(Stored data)
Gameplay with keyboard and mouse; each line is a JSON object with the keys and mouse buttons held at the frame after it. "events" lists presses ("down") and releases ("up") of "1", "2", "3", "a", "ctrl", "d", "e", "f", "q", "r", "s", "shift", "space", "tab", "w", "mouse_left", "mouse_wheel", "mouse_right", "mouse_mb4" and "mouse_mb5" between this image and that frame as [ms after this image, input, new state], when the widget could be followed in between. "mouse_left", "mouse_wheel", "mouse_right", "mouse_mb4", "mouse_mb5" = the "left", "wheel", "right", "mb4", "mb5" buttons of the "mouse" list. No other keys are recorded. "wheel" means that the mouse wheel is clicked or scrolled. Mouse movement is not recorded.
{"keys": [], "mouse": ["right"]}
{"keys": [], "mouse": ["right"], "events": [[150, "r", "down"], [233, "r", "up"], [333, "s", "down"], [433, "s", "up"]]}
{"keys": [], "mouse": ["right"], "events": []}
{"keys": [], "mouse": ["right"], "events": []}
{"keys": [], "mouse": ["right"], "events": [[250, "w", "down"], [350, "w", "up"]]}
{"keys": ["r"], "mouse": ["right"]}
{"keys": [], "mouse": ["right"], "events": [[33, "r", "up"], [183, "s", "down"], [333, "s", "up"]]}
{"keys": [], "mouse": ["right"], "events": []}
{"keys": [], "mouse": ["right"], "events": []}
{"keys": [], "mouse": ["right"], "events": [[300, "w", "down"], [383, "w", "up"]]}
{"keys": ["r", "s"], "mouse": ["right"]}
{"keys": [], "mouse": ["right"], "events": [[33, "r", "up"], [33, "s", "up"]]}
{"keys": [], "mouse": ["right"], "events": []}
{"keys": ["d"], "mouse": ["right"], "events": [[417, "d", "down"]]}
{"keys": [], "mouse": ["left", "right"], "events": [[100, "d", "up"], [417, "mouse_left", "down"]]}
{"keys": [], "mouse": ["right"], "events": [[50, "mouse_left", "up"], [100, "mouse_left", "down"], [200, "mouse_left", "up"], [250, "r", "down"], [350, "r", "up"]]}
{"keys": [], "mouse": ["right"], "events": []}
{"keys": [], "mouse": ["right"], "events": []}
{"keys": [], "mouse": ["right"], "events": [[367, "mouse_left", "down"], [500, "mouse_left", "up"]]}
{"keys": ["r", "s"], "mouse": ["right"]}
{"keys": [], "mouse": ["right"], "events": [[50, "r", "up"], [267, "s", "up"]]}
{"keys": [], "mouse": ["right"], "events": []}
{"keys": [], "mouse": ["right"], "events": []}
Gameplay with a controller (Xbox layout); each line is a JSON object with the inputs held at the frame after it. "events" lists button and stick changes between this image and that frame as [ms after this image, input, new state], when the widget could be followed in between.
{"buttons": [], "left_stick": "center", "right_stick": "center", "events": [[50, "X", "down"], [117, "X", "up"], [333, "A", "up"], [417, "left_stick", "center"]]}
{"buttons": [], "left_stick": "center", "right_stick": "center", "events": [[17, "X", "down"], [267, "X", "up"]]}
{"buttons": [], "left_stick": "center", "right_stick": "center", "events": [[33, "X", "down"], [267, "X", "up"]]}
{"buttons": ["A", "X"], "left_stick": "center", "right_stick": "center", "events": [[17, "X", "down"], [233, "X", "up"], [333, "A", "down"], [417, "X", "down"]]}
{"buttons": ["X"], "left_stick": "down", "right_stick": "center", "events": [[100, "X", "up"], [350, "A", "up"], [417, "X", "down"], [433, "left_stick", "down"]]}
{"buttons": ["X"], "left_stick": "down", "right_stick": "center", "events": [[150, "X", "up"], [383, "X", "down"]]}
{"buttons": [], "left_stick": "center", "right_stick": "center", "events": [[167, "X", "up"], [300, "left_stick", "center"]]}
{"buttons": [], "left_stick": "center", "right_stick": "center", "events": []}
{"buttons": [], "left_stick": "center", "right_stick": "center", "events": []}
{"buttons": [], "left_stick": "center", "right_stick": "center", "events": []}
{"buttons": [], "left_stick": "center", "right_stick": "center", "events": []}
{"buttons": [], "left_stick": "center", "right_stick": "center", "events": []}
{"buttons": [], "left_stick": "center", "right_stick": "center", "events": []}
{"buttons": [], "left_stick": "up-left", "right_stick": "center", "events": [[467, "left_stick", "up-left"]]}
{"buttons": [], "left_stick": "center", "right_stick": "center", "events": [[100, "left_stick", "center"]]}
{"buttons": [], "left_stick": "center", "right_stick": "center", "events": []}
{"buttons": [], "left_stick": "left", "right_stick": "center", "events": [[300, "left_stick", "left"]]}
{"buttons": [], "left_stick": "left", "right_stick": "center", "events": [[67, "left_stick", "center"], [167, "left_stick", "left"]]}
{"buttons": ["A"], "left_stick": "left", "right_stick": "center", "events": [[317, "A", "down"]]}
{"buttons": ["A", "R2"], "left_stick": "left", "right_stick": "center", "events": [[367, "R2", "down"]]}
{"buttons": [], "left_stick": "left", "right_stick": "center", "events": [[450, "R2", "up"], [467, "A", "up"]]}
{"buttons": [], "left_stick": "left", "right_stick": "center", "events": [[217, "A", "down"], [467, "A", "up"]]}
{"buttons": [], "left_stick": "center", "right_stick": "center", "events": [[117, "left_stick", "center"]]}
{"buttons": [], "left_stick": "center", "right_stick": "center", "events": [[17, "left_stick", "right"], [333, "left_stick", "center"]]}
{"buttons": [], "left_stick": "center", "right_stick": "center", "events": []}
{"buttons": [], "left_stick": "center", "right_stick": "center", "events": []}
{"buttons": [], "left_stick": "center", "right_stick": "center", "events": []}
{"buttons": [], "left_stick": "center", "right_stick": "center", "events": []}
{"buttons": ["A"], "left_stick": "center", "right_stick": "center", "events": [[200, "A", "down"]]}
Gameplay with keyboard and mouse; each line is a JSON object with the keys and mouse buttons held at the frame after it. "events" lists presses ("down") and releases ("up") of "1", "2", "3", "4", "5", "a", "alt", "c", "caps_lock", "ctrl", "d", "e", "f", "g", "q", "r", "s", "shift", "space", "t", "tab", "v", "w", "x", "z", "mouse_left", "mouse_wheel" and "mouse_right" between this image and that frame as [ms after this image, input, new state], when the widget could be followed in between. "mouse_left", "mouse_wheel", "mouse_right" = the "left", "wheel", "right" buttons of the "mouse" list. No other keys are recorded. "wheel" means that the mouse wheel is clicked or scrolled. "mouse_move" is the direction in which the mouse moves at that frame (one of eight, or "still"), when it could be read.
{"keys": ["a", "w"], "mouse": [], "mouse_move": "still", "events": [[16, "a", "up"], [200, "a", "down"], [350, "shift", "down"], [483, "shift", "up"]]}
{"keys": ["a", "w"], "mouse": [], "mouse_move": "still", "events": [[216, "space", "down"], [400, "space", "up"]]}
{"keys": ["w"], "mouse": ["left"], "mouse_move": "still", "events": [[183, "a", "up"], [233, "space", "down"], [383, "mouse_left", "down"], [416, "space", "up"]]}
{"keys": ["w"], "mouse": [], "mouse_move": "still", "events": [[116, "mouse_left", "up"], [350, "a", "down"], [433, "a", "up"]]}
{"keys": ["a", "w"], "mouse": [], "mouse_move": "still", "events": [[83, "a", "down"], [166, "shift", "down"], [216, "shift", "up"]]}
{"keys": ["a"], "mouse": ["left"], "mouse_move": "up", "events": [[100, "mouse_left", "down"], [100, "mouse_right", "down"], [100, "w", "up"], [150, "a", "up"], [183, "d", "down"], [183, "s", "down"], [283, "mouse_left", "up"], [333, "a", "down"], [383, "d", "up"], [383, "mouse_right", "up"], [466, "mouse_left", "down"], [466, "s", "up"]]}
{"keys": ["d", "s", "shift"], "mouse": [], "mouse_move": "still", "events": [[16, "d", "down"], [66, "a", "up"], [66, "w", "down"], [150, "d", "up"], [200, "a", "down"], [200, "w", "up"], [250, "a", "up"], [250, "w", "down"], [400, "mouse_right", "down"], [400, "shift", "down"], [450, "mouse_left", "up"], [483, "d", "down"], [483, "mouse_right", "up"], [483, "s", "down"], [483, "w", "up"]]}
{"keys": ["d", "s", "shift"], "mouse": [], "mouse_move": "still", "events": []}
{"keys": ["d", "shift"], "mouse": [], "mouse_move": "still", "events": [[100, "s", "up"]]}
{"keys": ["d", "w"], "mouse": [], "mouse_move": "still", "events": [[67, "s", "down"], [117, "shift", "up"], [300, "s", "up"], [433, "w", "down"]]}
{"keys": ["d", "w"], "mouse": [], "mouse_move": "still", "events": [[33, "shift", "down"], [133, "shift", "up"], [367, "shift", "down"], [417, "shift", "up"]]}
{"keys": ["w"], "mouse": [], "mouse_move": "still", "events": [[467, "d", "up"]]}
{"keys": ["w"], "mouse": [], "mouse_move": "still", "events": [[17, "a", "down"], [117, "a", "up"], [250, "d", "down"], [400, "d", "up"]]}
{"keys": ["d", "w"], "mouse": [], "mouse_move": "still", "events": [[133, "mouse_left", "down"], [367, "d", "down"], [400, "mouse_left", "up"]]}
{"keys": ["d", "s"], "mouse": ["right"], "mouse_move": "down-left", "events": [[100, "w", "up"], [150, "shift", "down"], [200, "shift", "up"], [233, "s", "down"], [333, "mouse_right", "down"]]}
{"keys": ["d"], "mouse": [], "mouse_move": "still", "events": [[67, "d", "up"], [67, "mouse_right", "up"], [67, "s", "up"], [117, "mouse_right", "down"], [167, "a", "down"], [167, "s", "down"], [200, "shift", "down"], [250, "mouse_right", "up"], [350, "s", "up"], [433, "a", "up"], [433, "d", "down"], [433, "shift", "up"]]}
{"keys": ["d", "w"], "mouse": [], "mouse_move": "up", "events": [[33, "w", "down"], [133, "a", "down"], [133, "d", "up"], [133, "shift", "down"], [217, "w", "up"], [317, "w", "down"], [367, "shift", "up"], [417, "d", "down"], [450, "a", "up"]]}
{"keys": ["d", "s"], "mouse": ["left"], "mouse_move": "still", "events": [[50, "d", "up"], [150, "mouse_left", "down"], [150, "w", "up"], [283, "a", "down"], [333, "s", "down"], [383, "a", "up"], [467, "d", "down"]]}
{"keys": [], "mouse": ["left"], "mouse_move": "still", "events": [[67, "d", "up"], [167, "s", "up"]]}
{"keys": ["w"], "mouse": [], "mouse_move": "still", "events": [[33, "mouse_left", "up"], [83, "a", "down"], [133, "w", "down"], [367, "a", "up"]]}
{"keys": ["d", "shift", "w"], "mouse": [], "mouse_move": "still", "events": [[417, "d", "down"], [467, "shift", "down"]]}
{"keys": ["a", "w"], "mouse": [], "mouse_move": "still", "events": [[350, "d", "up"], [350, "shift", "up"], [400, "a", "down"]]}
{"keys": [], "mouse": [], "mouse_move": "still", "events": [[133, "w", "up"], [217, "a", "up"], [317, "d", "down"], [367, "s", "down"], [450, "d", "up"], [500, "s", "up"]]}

> _INSTRUCTIONS TO FOLLOW_:
Filter by the word "other": copy every line of the data that holds it.

> _RESULT OF THE TASK_:
Gameplay with keyboard and mouse; each line is a JSON object with the keys and mouse buttons held at the frame after it. "events" lists presses ("down") and releases ("up") of "1", "2", "3", "a", "ctrl", "d", "e", "f", "q", "r", "s", "shift", "space", "tab", "w", "mouse_left", "mouse_wheel", "mouse_right", "mouse_mb4" and "mouse_mb5" between this image and that frame as [ms after this image, input, new state], when the widget could be followed in between. "mouse_left", "mouse_wheel", "mouse_right", "mouse_mb4", "mouse_mb5" = the "left", "wheel", "right", "mb4", "mb5" buttons of the "mouse" list. No other keys are recorded. "wheel" means that the mouse wheel is clicked or scrolled. Mouse movement is not recorded.
Gameplay with keyboard and mouse; each line is a JSON object with the keys and mouse buttons held at the frame after it. "events" lists presses ("down") and releases ("up") of "1", "2", "3", "4", "5", "a", "alt", "c", "caps_lock", "ctrl", "d", "e", "f", "g", "q", "r", "s", "shift", "space", "t", "tab", "v", "w", "x", "z", "mouse_left", "mouse_wheel" and "mouse_right" between this image and that frame as [ms after this image, input, new state], when the widget could be followed in between. "mouse_left", "mouse_wheel", "mouse_right" = the "left", "wheel", "right" buttons of the "mouse" list. No other keys are recorded. "wheel" means that the mouse wheel is clicked or scrolled. "mouse_move" is the direction in which the mouse moves at that frame (one of eight, or "still"), when it could be read.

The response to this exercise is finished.